Gartner : Second Life Is Risky & Over-Hyped

Thursday, August 9, 2007

Finally someone (Gartner nonetheless !) blows the cover here and calls a spade a spade.  The initial promise of Second Life as an open platform for learning and innovation has worn out quickly.  The substantial risks of (graphically sub-standard) open worlds like Second Life are here contrasted with the virtues of several “private” alternatives.  Refreshing take that defies all the media hype of recent times –

Media hype and enthusiasm for virtual worlds must be tempered with a realistic assessment of the security and risk-management issues they expose enterprises to, according to Gartner.  Companies that are sensitive to brand issues, as well as social and ethical positioning, must exercise particular caution in uncontrolled virtual worlds, such as Linden Lab’s Second Life, and should consider more heavily moderated, targeted alternatives, such as There, Kaneva and Activeworlds, analysts advised.  “The risks enterprises face as a result of their involvement in virtual worlds are real and can be significant.  They shouldn’t be ignored – but neither should the potential opportunities and benefits that arise from using these new environments for corporate collaboration and communications,” said Steve Prentice, a vice president and distinguished analyst with Gartner in the UK.  “When planning enterprise activities in virtual worlds, an enterprise’s awareness of the risks, as well as a reasoned and objective analysis of them, will enable it to objectively evaluate the overall situation and offset risks against often-nebulous benefits.”  Prentice said that the issues facing corporations could be broadly grouped into five major categories, and offered advice on each…..

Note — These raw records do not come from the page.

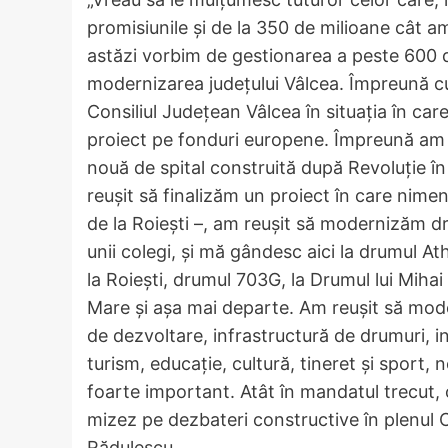
promisiunile și de la 350 de milioane cât a
astăzi vorbim de gestionarea a peste 600 d
modernizarea județului Vâlcea. Împreună cu 
Consiliul Județean Vâlcea în situația în ca
proiect pe fonduri europene. Împreună am r
nouă de spital construită după Revoluție în
reușit să finalizăm un proiect în care nim
de la Roiești –, am reușit să modernizăm d
unii colegi, și mă gândesc aici la drumul A
la Roiești, drumul 703G, la Drumul lui Miha
Mare și așa mai departe. Am reușit să moder
de dezvoltare, infrastructură de drumuri, i
turism, educație, cultură, tineret și sport,
foarte important. Atât în mandatul trecut, 
mizez pe dezbateri constructive în plenul C
Rădulescu.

  1. IT-Related Security Risks : IT-related security risks are primarily centered on unverified applications being downloaded to managed desktop systems, and on issues regarding firewall permeability.  There are no indications that these client applications represent a higher risk than other similar applications, but Gartner said that at this time, the high frequency of updates makes the control of a large application difficult.
  2. Identity Authentication and Access Management : Individuals interact in virtual worlds via avatars, which are computer-generated representations of themselves.  However, because new accounts can be opened with ease (and at no cost), many individuals have multiple avatars.  Thus, it’s difficult (if not impossible) to ensure that any specific avatar actually represents the person with whom it’s associated.  This lack of verifiable identity control or access management is a major deficiency in public virtual worlds and is having a significant impact on the potential use of virtual worlds for internal collaboration purposes.  Gartner recommends that companies seriously evaluate the availability of “private” virtual-world environments, which are hosted internally and exist entirely inside the enterprise firewall.
  3. Confidentiality : Virtual worlds aren’t secure environments.  Gartner believes that discussions involving confidential and commercially sensitive information shouldn’t take place inside Second Life or any other virtual world – or in an open, internet-supported social-networking site.  Worldwide legal systems (especially in the US) have become increasingly aggressive in demanding access to electronically stored records.  By moving to a private virtual world (built by using tools such as GarageGames’ Torque Game Engine or Sun’s Java-based Project Wonderland); or developed using established applications (such as Forterra Systems’ Olive) that are entirely contained inside the enterprise firewall, the issues of privacy, confidentiality and identity can be controlled.  Non-US organisations may wish to avoid virtual worlds that are subject to US jurisdiction because this may result in stored information being subject to legal scrutiny.
  4. Brand and Reputation Risk Management : Uncontrolled virtual worlds represent an environment fraught with danger for enterprises that are sensitive to brand and reputation issues.  Enterprises should exercise extreme caution in their virtual-world activities.  Enterprises that are sensitive to brand and reputation issues should consider confining their activities to controlled virtual environments to minimise (but not eliminate) their potential exposure.
  5. Productivity : Considerable scepticism remains regarding the practical benefits of virtual worlds to enterprise activities, with many senior executives viewing them as time- (and therefore money-) consuming diversions that lead to significant amounts of wasted time as well as computing and bandwidth resources…..Gartner’s take is that productivity may decline during the extensive learning and adoption phases of virtual worlds, but this shouldn’t prevent enterprises from looking beyond the initial phases toward the productivity benefits that may ensue.  Whilst unconstrained use of virtual worlds for all staff is probably inappropriate and unnecessary, enterprises should keep an open mind and evaluate trials carefully to avoid premature and inappropriate decisions regarding access and value.